During the past decade, Florida legislators passed a bevy of laws aimed at getting tough on crime.
They devised minimum mandatory sentences, enhanced punishments for habitual offenders, required criminals to serve at least 85 percent of their prison time and increased the number of crimes considered felonies.
All are measures that sound good on the campaign trail.
Our findings suggested that while politicians were getting tough on the front end, criminals were getting away clean on the back end.
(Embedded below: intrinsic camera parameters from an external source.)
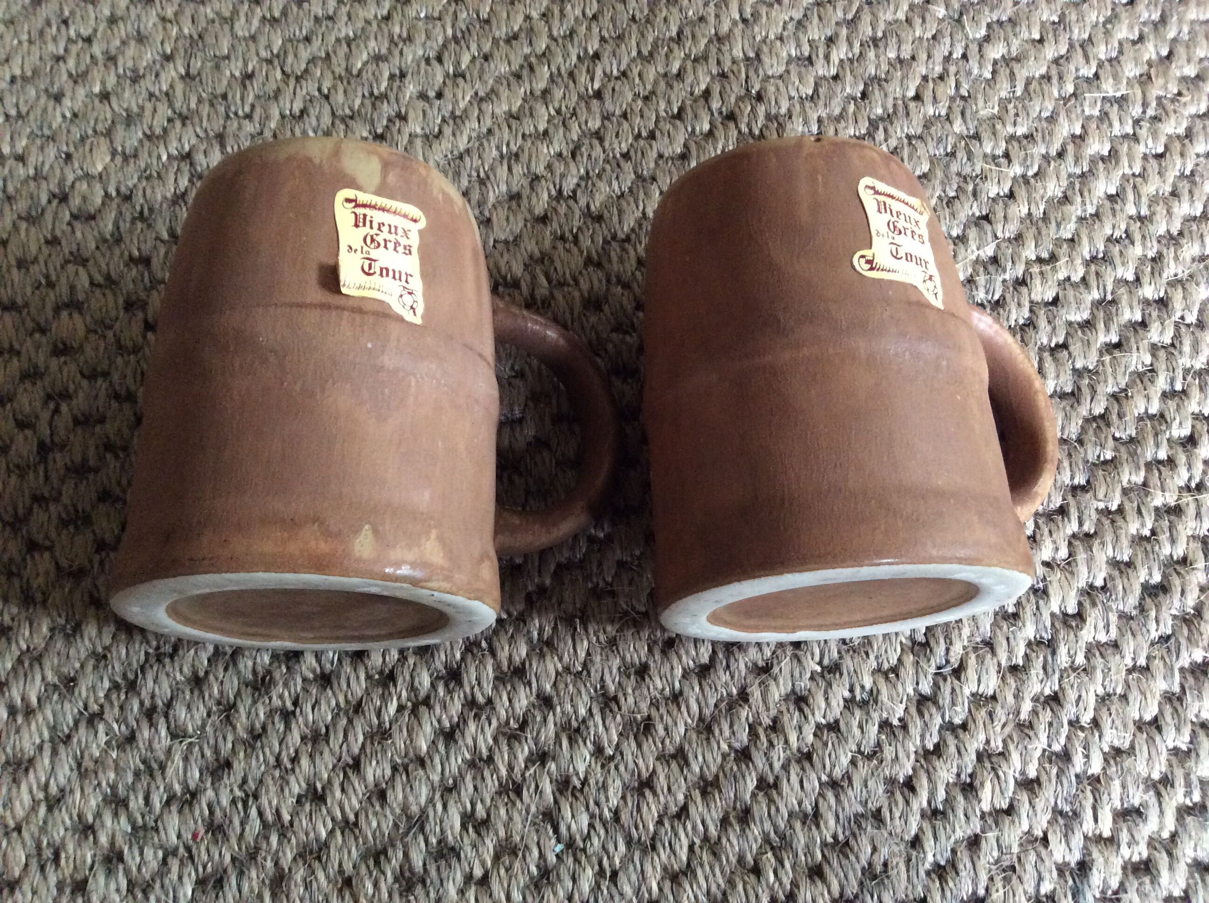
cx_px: 604
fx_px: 1116
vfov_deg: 44.1
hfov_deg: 56.9
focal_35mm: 32
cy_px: 452
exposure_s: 1/25
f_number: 2.4
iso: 320
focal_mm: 3.3
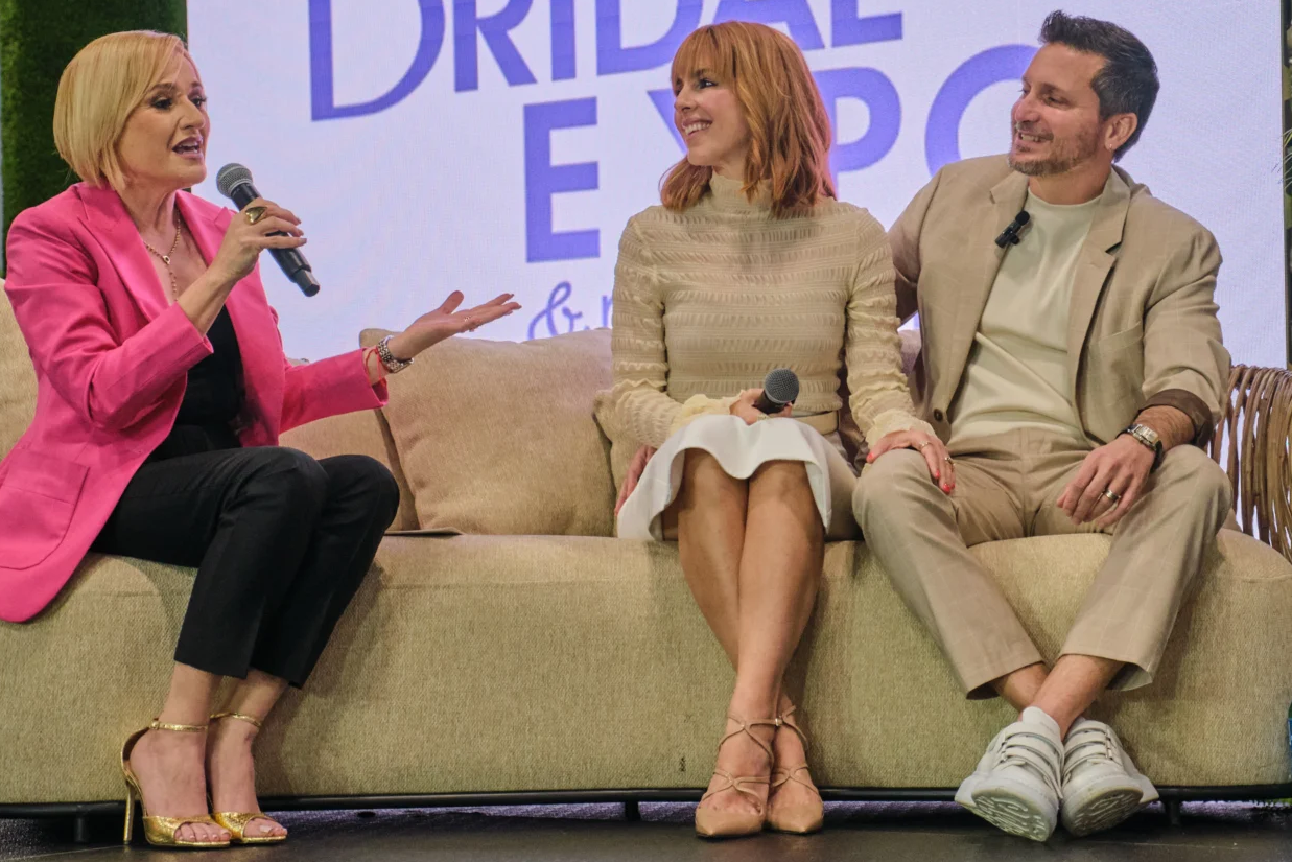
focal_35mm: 90
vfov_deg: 15.2
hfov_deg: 22.6
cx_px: 749
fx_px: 3230
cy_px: 416
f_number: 2.8
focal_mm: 38.8
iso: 2500
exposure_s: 1/250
Within a week of the series, a group of legislators gathered in Tallahassee to announce legislation aimed at tightening the use of withholds.
Building the house
When studying something as complex and messy as a statewide criminal justice system, it helps to have a simple way to think about it, a way to break it into little pieces.
The withhold project was sort of like building a house, with the law governing the use of withholds as our foundation, the data analysis as the frame and the details we gleaned from court records and interviews as the drywall, flooring, electrical and plumbing.
We knew that withholds are intended to be a one-time break for first-time felony offenders. judges and prosecutors should use them sparingly and only for less-serious crimes. And, like all aspects of the justice system, the use of withholds should be blind to race, ethnicity, etc.
Using these facts as our foundation, we built the frame of our house with a database obtained from Florida's Department of Corrections. The database tracks all felony offenders sentenced to state prison or supervision. It contains basic demographic information about offenders, such as race, gender and date of birth, as well as details about their crimes and sentences, including whether they received a withhold.